[What the task requires] Repeat, line for line, the entries below from the first line to the line containing "nose: (207, 303)", counting both ends.

═══ Supplied records

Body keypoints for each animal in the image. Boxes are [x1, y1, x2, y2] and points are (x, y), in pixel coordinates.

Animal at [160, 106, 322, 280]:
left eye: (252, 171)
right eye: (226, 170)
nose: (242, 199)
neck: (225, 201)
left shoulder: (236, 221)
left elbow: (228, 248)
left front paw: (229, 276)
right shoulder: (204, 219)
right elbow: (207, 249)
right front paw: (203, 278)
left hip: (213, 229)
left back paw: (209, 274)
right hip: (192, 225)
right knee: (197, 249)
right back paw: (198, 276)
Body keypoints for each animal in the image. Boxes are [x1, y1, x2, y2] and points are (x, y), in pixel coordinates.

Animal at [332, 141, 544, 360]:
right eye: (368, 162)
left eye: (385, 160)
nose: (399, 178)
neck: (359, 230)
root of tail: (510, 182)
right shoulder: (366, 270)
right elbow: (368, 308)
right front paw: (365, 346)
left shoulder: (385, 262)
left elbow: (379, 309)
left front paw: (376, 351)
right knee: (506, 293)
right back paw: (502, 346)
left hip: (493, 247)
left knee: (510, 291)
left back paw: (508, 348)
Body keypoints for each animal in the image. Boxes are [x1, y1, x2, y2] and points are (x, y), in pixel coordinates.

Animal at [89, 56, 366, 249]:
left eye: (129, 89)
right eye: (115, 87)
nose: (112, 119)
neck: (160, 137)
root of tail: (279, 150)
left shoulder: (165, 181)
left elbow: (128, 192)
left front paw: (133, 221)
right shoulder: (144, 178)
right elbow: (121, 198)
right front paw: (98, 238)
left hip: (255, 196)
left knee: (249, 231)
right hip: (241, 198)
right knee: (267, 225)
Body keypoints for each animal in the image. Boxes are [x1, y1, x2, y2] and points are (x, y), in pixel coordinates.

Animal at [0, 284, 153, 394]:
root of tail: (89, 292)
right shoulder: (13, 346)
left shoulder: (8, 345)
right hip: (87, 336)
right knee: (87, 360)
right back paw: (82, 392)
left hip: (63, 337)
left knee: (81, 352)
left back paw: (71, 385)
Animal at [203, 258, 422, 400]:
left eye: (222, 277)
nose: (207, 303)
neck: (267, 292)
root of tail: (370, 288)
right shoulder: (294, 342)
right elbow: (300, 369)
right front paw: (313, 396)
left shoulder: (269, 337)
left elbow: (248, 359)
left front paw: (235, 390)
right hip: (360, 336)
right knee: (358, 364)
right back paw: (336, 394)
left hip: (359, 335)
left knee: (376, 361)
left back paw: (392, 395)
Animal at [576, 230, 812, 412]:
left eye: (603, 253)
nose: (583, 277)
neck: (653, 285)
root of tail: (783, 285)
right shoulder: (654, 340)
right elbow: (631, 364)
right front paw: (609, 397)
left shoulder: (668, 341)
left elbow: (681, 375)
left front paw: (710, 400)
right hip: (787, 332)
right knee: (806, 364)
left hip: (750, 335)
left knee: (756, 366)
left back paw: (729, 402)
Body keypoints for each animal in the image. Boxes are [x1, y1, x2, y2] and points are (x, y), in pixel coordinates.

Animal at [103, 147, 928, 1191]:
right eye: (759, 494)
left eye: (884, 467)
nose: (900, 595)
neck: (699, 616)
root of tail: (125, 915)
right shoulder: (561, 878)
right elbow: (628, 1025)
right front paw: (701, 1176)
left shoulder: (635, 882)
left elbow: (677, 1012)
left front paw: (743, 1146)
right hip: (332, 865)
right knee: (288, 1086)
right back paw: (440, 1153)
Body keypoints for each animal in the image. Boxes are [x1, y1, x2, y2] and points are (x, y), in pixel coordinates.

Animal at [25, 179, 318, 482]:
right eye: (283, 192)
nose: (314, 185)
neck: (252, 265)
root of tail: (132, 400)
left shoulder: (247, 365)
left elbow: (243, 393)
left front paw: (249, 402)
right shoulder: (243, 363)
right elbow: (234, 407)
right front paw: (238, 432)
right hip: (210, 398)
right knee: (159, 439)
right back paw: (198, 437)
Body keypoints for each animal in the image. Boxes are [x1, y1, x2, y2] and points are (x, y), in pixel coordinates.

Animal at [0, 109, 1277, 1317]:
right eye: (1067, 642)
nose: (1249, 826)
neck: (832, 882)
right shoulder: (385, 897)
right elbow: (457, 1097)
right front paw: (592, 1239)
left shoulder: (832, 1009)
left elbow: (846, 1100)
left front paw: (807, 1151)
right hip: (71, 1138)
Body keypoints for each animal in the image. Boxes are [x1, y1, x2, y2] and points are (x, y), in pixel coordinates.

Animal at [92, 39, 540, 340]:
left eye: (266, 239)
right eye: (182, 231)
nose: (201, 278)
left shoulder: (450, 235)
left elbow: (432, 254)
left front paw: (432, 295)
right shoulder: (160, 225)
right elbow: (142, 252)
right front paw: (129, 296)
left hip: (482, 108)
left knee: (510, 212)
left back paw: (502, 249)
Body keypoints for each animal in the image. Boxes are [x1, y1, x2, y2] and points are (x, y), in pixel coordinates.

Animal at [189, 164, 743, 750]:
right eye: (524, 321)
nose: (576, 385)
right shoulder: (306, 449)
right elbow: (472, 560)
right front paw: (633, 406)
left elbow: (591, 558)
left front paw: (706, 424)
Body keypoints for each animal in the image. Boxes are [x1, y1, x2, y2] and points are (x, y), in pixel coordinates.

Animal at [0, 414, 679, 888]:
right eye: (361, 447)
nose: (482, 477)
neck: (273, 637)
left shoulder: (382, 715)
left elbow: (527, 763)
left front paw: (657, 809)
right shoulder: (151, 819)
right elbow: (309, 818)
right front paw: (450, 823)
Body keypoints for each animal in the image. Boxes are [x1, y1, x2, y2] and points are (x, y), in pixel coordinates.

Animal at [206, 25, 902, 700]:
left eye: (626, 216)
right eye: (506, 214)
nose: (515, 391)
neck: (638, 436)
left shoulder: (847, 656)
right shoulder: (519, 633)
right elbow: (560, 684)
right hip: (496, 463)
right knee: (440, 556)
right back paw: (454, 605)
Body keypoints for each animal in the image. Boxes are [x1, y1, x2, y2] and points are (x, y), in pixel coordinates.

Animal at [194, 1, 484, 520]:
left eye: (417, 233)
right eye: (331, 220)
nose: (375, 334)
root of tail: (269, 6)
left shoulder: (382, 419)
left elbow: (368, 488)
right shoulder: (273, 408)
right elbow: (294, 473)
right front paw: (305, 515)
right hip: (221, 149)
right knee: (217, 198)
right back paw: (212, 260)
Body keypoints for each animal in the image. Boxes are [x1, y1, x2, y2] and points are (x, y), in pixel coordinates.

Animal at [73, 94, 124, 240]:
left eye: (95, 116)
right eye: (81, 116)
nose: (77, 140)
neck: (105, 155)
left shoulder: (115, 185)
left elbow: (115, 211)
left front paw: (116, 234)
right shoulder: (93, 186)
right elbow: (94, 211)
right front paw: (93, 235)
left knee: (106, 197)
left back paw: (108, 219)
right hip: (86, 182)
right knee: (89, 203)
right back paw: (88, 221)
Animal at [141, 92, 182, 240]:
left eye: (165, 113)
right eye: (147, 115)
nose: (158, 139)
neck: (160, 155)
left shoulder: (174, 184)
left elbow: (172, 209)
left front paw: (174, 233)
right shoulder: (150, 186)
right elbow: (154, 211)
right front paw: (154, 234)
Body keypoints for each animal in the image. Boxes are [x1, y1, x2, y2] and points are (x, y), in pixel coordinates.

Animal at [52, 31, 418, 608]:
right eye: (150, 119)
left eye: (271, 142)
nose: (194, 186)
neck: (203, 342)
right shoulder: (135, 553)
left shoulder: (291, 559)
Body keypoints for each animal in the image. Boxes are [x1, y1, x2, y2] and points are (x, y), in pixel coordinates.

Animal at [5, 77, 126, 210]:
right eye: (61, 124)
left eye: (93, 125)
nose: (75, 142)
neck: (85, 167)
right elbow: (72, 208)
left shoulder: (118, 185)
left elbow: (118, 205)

══════

[Response to this task]
Body keypoints for each animal in the image. Boxes are [x1, y1, x2, y2] and points are (x, y), in pixel coordinates.

Animal at [160, 106, 322, 280]:
left eye: (252, 171)
right eye: (226, 170)
nose: (242, 199)
neck: (225, 201)
left shoulder: (236, 221)
left elbow: (228, 248)
left front paw: (229, 276)
right shoulder: (204, 219)
right elbow: (207, 249)
right front paw: (203, 278)
left hip: (213, 229)
left back paw: (209, 274)
right hip: (192, 225)
right knee: (197, 249)
right back paw: (198, 276)
Body keypoints for each animal in the image. Boxes are [x1, y1, x2, y2] and points are (x, y), in pixel coordinates.

Animal at [332, 141, 544, 360]:
right eye: (368, 162)
left eye: (385, 160)
nose: (399, 178)
neck: (359, 230)
root of tail: (510, 182)
right shoulder: (366, 270)
right elbow: (368, 308)
right front paw: (365, 346)
left shoulder: (385, 262)
left elbow: (379, 309)
left front paw: (376, 351)
right knee: (506, 293)
right back paw: (502, 346)
left hip: (493, 247)
left knee: (510, 291)
left back paw: (508, 348)
Body keypoints for each animal in the image. Boxes are [x1, y1, x2, y2] and points are (x, y), in pixel coordinates.

Animal at [89, 56, 366, 249]:
left eye: (129, 89)
right eye: (115, 87)
nose: (112, 119)
neck: (160, 137)
root of tail: (279, 150)
left shoulder: (165, 181)
left elbow: (128, 192)
left front paw: (133, 221)
right shoulder: (144, 178)
right elbow: (121, 198)
right front paw: (98, 238)
left hip: (255, 196)
left knee: (249, 231)
right hip: (241, 198)
right knee: (267, 225)
Body keypoints for each animal in the image. Boxes are [x1, y1, x2, y2] and points are (x, y), in pixel coordinates.

Animal at [0, 284, 153, 394]:
root of tail: (89, 292)
right shoulder: (13, 346)
left shoulder: (8, 345)
right hip: (87, 336)
right knee: (87, 360)
right back paw: (82, 392)
left hip: (63, 337)
left knee: (81, 352)
left back paw: (71, 385)
Animal at [203, 258, 422, 400]:
left eye: (222, 277)
nose: (207, 303)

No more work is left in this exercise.